So right off, I feel I should say I have HSV2, that's herpes, and before you give me sh*t for it, just think about this, most of us who have it got it from someone who wasn't honest about it. So that being said, it would be ideal if you had it too.... Anyhow, I'm self- employed, make good money, don't live with my parents lol, and I'm not on drugs. Well, I smoke pot. And that's not going to change.... I dont feel it has negatively affected my life since i make good money, i still get out to the outdoors and im in good shape, so i dont think i fall into that "lazy, unemployed stoner" category. Hmmm about me... I'm energetic, sometimes annoyingly so, outgoing, loyal, adventurous, mostly sane, sarcastic, above average intelligence, I can be wildly entertaining at times.... I laugh a lot, I'm easily entertained. And distracted. You know what, just go look up Scorpio male and that pretty much describes me.... Anyway, I'm really tired of writing about myself....

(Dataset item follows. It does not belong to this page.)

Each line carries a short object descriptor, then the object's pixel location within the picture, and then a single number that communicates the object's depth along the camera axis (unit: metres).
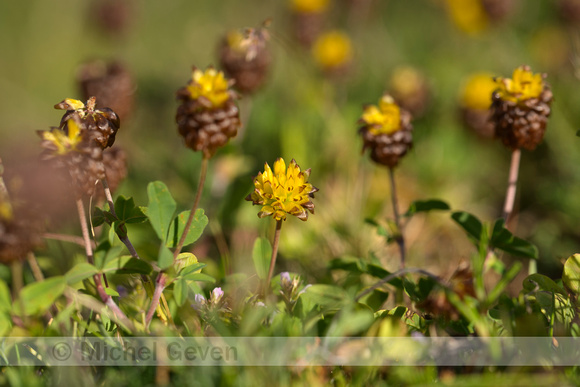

I feel I should say this, so here goes... I have one child, with my ex, and I'm not looking to have any more. Lol I'm too old to be fathering more children! I never wanted kids and got trapped into having this one, but it turned out alright because she's the greatest thing I've ever done. And as for her mother, well, we are never, ever, ever getting back together. Like, ever. That's all I wanted to say on that
About what I'm looking for..... Wherever I may find it.... Hell, I'm not gonna lie, I'm looking for a girl that's gonna make me feel like I'm 15 with a crush lol. Someone who's going to be exactly what's missing in life... I tend to like girls that are like myself, I know, that's a little narcissistic, but it's true =( god I really suck at writing these things. I miss life before the Internet when you actually met someone and talked to them lol. I want to be blown away, I want to meet some girl that makes me fall crazily in love like I used to, I've been around, believe me, I've dated quite a bit, and frankly I've had enough of that. I'm really holding out for a girl that I find perfect. I'm not interested in 'settling' ever again. the chances of someone actually dating me with this crap is already low, might as well hold out for the best.... In the end, I believe in Fate, in that if something is supposed to happen, it will. and where you are might just be where you're supposed to be. I'm not in a rush. I got time. Oh, and btw, because of my little *ahem* problem, generally I'm not going to message first because well I feel like a ass. If you want to talk, message me. Don't rely on me seeing you viewed me or something....
Someplace I can hear you talk.... So no movie or loud bar.... A date shouldn't be loud.... I hate shouting to talk lol. I like the dates after the first, more. The dates when you take each other to your favorite places where you feel comfortable and get to know each other, then the new places where you've decided to give it a a try and you're making new experiences. Ugh. I ramble on entirely too much. But in this day and age, you really gotta appreciate the fact that I can spell, have grammar, and that I know that punctuation and capitals make a big difference, the difference between helping your Uncle Jack off a horse and helping your uncle jack off a horse. :-p now that I said that, I should forewarn you I have a slightly demented sense of humor.